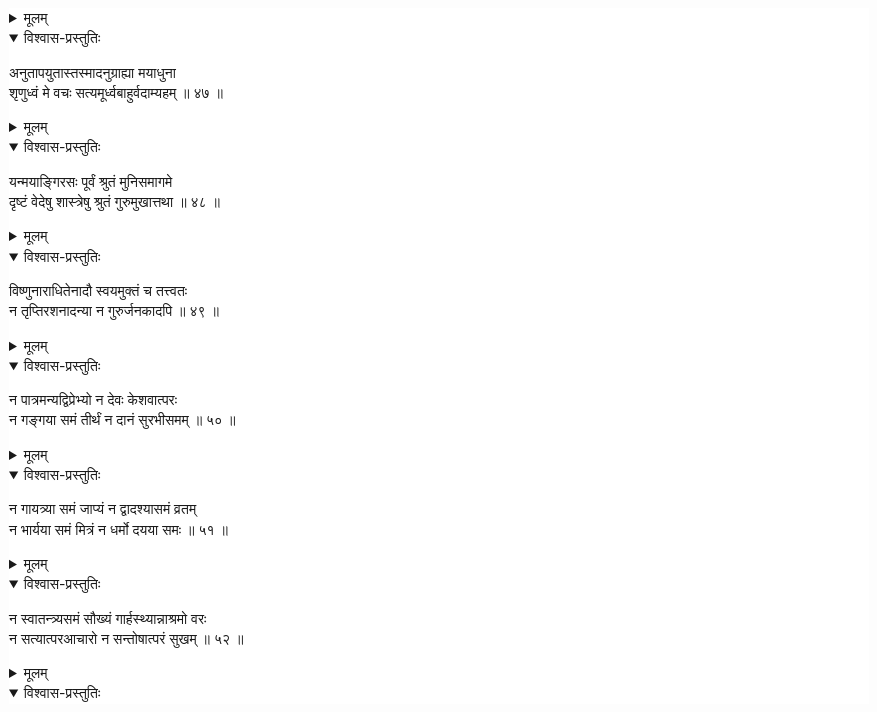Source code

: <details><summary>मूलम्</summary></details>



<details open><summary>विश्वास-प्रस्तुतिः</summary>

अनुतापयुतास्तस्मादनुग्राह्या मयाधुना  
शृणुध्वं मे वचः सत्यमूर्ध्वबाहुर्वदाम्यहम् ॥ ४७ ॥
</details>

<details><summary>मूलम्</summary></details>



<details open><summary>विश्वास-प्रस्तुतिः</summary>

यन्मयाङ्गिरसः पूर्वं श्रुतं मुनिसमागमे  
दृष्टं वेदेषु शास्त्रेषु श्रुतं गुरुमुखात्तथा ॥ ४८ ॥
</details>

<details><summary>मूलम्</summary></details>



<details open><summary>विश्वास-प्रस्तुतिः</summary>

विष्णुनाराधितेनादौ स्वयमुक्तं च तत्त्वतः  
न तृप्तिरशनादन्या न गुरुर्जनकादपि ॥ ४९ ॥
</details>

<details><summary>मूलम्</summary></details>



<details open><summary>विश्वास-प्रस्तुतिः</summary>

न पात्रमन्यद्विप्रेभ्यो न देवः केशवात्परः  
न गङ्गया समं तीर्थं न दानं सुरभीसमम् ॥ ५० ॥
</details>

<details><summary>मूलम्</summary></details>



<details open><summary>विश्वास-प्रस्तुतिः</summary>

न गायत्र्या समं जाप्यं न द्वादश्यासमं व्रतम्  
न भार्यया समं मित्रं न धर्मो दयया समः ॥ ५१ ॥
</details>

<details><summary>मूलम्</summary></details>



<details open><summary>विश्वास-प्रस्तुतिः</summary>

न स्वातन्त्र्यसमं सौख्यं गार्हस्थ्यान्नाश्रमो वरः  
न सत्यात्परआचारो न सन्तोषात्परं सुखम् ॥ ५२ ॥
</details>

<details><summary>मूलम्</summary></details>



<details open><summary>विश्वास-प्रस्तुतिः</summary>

================

A verbatim copy of the data, with all pictures omitted, is the required output.

- **Result**
Source code

: <details><summary>मूलम्</summary></details>



<details open><summary>विश्वास-प्रस्तुतिः</summary>

अनुतापयुतास्तस्मादनुग्राह्या मयाधुना  
शृणुध्वं मे वचः सत्यमूर्ध्वबाहुर्वदाम्यहम् ॥ ४७ ॥
</details>

<details><summary>मूलम्</summary></details>



<details open><summary>विश्वास-प्रस्तुतिः</summary>

यन्मयाङ्गिरसः पूर्वं श्रुतं मुनिसमागमे  
दृष्टं वेदेषु शास्त्रेषु श्रुतं गुरुमुखात्तथा ॥ ४८ ॥
</details>

<details><summary>मूलम्</summary></details>



<details open><summary>विश्वास-प्रस्तुतिः</summary>

विष्णुनाराधितेनादौ स्वयमुक्तं च तत्त्वतः  
न तृप्तिरशनादन्या न गुरुर्जनकादपि ॥ ४९ ॥
</details>

<details><summary>मूलम्</summary></details>



<details open><summary>विश्वास-प्रस्तुतिः</summary>

न पात्रमन्यद्विप्रेभ्यो न देवः केशवात्परः  
न गङ्गया समं तीर्थं न दानं सुरभीसमम् ॥ ५० ॥
</details>

<details><summary>मूलम्</summary></details>



<details open><summary>विश्वास-प्रस्तुतिः</summary>

न गायत्र्या समं जाप्यं न द्वादश्यासमं व्रतम्  
न भार्यया समं मित्रं न धर्मो दयया समः ॥ ५१ ॥
</details>

<details><summary>मूलम्</summary></details>



<details open><summary>विश्वास-प्रस्तुतिः</summary>

न स्वातन्त्र्यसमं सौख्यं गार्हस्थ्यान्नाश्रमो वरः  
न सत्यात्परआचारो न सन्तोषात्परं सुखम् ॥ ५२ ॥
</details>

<details><summary>मूलम्</summary></details>



<details open><summary>विश्वास-प्रस्तुतिः</summary>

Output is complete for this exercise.